Jennifer has worked extensively as a specialist music teacher within a variety of early learning environments, including schools, preschools, childcare centres, community centres and parent groups. Her research interests include infant, early childhood and primary music education, musical parenting, child-centred pedagogies, learning in and through the arts and preservice teacher education.
Mr Andrew Swainston
Andrew Swainston is a music education lecturer at the University of Melbourne and teacher at Albert Park College. He is currently undertaking a PhD studying the experiences of music teachers in their first two years of teaching. In 2000 he completed a Masters degree (Music Education) at the Institute of Education, University of London.
Andrew worked as a music teacher for twenty years in Australia and the United Kingdom. He was Head of Music for five years at Lilian Baylis School in North Lambeth, London. In recent years Andrew was Music Director and Arts Coordinator at Williamstown High School Middle Years campus. He is a regular columnist for the national music education publication Music in Action.
Dr Marnee Watkins
Marnee Watkins is a lecturer in visual arts education in the Graduate School of Education at the University of Melbourne, teaching in undergraduate and postgraduate programs. She recently completed her Doctorate of Education investigating 'art rich' picture books and their affordances for thinking and inquiry in the primary classroom.
Her current research and practice reflects her ongoing professional interest in graduate primary teachers' needs for post-tertiary support, specifically related to implementing the visual arts in their interdisciplinary generalist teaching. Marnee's professional experience extends over thirty years working in Victoria and the Northern Territory as a teacher, lecturer and project officer on curriculum development.
Associate Professor Kate Donelan
Kate Donelan is one of Australia's leading drama educators. She was the former Head of Drama and is now Principal Fellow in the Graduate School of Education at the University of Melbourne. She has played an active role in arts curriculum and policy development in Australia and has held leadership positions in peak drama organisations. She was President of the National Association of Drama in Education and the Vice-President of IDEA (the International Drama/Theatre and Education Association).

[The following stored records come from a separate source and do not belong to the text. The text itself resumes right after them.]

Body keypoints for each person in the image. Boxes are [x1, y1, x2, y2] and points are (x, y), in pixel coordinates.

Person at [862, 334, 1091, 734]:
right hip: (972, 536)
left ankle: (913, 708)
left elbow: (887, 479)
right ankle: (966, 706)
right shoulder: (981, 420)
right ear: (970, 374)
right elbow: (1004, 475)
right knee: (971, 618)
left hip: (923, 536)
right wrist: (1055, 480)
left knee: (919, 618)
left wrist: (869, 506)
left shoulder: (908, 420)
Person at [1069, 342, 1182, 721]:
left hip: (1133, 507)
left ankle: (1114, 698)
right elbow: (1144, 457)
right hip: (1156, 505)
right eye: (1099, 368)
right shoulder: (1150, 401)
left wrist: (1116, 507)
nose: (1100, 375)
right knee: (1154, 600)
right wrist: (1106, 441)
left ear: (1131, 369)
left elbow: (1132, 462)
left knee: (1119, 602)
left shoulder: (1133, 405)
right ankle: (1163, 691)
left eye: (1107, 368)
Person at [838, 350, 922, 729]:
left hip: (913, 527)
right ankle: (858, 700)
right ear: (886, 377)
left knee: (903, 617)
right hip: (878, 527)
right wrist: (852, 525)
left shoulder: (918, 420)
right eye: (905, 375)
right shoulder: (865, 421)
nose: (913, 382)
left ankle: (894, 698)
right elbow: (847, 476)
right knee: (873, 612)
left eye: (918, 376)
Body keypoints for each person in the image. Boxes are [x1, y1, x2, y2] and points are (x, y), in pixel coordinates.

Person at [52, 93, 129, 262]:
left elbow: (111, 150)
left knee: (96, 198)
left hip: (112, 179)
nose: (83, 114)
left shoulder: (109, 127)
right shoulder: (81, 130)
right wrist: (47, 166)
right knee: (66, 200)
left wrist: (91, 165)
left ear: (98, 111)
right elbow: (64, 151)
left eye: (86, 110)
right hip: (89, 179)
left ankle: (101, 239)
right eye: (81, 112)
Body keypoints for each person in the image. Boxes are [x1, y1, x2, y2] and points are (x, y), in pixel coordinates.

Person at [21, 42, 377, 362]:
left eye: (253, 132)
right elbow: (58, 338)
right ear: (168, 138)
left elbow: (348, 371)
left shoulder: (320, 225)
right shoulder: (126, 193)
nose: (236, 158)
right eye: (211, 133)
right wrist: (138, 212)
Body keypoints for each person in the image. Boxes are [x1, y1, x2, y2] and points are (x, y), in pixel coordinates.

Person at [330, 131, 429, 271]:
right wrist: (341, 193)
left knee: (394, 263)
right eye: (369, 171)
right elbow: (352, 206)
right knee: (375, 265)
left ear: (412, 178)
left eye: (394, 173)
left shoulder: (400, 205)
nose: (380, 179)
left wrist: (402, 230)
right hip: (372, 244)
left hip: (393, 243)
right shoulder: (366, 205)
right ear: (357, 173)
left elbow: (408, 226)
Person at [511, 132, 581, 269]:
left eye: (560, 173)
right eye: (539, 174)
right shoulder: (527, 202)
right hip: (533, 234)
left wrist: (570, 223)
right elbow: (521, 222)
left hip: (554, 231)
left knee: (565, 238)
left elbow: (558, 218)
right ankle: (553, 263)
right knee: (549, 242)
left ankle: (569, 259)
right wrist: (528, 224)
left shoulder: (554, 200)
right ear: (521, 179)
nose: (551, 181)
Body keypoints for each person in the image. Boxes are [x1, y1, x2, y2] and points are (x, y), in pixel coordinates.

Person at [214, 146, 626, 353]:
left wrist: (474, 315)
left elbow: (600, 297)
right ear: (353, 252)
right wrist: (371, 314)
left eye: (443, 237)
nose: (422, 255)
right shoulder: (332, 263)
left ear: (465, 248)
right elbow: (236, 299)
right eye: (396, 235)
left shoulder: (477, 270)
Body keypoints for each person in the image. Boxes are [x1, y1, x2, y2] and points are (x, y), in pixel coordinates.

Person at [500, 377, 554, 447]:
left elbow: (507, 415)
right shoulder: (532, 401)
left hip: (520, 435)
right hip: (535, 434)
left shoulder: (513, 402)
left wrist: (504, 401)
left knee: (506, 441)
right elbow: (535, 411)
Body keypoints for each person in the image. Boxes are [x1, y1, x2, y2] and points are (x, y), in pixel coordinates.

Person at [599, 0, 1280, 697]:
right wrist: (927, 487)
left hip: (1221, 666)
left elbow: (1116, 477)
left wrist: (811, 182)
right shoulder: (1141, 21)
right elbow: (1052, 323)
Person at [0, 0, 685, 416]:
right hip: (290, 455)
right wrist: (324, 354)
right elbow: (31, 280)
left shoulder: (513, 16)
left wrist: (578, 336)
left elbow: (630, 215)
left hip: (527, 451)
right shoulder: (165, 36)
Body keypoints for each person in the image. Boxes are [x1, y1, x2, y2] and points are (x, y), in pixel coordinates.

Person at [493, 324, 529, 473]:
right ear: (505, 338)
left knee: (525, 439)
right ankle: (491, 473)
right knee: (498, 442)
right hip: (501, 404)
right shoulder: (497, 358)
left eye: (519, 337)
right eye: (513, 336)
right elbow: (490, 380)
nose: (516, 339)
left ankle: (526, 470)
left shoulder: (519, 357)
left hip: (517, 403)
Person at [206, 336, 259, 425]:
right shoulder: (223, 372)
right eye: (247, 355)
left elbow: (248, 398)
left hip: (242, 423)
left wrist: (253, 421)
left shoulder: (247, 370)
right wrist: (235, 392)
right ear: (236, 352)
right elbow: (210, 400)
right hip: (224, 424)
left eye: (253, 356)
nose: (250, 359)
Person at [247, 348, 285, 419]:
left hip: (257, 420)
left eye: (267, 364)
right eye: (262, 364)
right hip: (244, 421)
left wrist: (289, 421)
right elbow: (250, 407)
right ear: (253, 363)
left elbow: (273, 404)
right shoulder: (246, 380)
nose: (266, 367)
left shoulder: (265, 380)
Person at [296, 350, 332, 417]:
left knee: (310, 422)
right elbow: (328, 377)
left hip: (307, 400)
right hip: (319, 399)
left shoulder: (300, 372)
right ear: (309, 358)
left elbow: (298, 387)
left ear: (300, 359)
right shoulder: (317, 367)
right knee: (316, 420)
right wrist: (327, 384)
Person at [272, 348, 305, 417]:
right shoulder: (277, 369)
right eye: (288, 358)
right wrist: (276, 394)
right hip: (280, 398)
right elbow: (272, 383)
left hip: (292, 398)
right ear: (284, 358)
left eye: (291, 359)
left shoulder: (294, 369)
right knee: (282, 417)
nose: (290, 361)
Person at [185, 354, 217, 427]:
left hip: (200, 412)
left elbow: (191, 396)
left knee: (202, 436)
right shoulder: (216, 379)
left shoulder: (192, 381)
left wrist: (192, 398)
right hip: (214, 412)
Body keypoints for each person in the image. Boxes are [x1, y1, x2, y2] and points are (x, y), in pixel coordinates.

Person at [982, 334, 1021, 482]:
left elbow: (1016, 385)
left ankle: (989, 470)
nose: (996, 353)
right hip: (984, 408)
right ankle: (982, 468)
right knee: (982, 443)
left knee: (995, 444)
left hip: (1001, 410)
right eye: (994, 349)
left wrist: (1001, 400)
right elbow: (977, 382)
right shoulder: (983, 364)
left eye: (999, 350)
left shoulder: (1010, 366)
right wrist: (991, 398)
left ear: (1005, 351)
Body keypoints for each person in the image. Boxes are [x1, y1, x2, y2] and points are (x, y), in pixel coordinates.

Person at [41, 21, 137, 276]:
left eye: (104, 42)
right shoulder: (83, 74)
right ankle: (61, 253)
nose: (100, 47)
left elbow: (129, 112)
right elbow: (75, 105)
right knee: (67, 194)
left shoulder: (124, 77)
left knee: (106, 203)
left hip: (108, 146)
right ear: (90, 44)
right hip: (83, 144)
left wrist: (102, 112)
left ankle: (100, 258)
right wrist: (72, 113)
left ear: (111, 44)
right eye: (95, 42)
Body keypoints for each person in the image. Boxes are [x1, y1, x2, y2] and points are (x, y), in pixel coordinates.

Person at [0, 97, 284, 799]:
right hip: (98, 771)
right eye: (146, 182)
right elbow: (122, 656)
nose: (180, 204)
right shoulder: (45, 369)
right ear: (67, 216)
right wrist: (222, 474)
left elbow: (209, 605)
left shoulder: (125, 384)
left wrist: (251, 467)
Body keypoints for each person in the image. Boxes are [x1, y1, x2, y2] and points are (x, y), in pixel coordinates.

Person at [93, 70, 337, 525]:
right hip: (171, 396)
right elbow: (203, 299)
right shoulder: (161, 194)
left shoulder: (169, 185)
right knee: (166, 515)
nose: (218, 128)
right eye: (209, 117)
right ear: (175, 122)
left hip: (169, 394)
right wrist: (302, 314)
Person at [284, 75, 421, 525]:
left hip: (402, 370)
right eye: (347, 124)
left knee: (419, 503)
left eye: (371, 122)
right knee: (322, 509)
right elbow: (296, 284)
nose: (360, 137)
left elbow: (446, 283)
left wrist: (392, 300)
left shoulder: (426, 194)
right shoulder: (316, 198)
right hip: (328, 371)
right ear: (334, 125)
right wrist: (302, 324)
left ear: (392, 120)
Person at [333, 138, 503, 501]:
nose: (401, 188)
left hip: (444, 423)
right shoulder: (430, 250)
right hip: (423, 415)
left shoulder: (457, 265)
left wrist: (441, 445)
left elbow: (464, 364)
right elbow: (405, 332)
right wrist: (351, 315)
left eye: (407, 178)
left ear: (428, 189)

She was the recipient of the inaugural Drama Australia President's award for outstanding contribution to Australian drama education. Her research and practice reflect a longstanding commitment to social justice and the development of intercultural understanding in Australian schools and classrooms.
Dr John O'Toole
John O'Toole was Foundation Chair of Arts Education from 2005-2010 and earlier, Professor of Drama at Griffith University. He has taught drama and applied theatre to all ages from early childhood to adult seniors and on all continents. He was co-founder of the Queensland, National and International Drama Education Associations.
He has written and co-written numerous books, including research:Theatre in Education – the first book on the subject - (Hodder 1977), The Process of Drama (Routledge 1992), Drama and Curriculum (Springer 2007) and Educational Research (OUP 2010); and standard textbooks like Dramawise (Heinemann 1987) and Pretending to Learn (Pearson 2002). He is currently the Arts Lead Writer in the Australian (National) Curriculum and is a practising playwright and director.